Rustic scones with raspberry preserve and chantilly cream, hold me back…
I have grown up with my Mom’s scones (which she learned from her granny) and it has spoiled most other scones for me. Her scones are light and fluffy on the inside, slightly crispy on the outside with no hint of that horrible baking powder taste which so many other scones have. My feeling is that the biggest mistake made with ‘other’ scone recipes is that they are over handled (with the effort of getting them into shapes) and then to compensate for this they add too much baking powder which leaves a horrible after taste and feeling in your mouth.
My Mom’s recipe uses very similar ingredients to other recipes, but it is lighter in as much as it doesn’t use cream or as much butter and the baking powder is at least half as much as other recipes. The secret is in the handling of the ingredients and the fact she doesn’t manipulate the dough into shapes but rather lightly flattens all the dough and scores it so that once baked, you break off pieces of scone before slathering them with butter, jam and cream.
Since I haven’t had my Mom’s scones in years now, this was my special request when visiting them on Tuesday. I was to bring the jam and went hunting for Chaloner’s Raspberry and Vanilla jam but alas couldn’t find any (tried three shops – they don’t know what they are missing). I did however find Bonne Maman’s raspberry preserve which was fabulous too. So much so that between the three of us we finished about four fifths of the bottle (shame faced gluttons that we are).
Naturally we gobbled down the lot with much finger licking and big smiles.
Serves 3 gluttons
2 cups of flour (bread or cake), sifted
1 Tbsp of sugar
½ tsp of salt
2 tsp of baking powder
75g of butter, cold and cut into very small cubes
1 large egg
½ a cup of milk (or butter milk or yoghurt)
2 tsp of lemon juice
Pre heat your oven to 190C˚ and place the wrack in the middle. Grease and flour a baking sheet.
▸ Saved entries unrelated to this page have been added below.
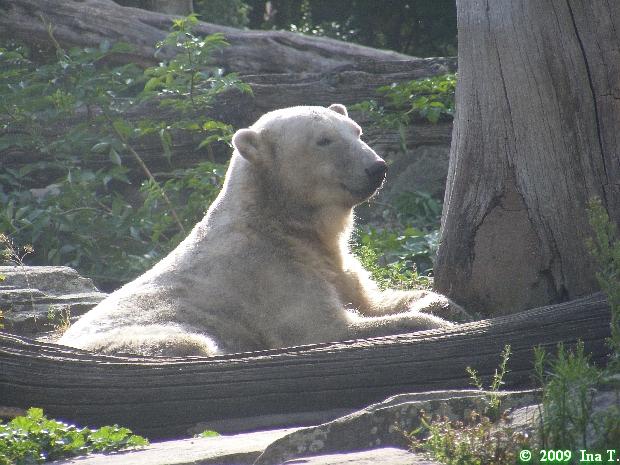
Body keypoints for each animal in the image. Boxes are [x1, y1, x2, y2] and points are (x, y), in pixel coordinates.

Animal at [58, 104, 467, 357]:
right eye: (324, 140)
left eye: (356, 131)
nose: (377, 167)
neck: (276, 222)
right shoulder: (268, 273)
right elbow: (330, 327)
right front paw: (432, 322)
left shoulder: (334, 262)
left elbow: (369, 298)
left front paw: (443, 303)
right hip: (142, 338)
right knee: (191, 343)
Ensure that all the wet ingredients are as cold as possible and get everything ready before you start. Sift together your dry ingredients. Add your butter and lightly work it into the flour by rubbing it between your fingers. Lift the mixture in your hand high above the bowl letting the crumbs fall down as you rub them between your fingers (this adds air into the mixture). Don’t over rub the mixture, the butter should not melt but rather just be in very small crumbs covered with flour.
Whisk together the milk, egg and lemon and add this to the mixture. Combine the ingredients with a regular dinner knife, cutting and mixing until the ingredients are just combined.
Scrape the mixture onto the baking sheet and using a floured spatula or your finger tips, lightly flatten the mixture to about 2 cm thick. Then score (cut) the mixture half way through (1cm) from the top using a knife to form squares of about 3 – 4cm.
Bake this for 15 – 20 minutes until just baked through and golden brown on top. Check the done’ness with a skewer or small knife.
Serve immediately if possible with your favourite jam and lightly whipped cream with a dash of vanilla and sugar added.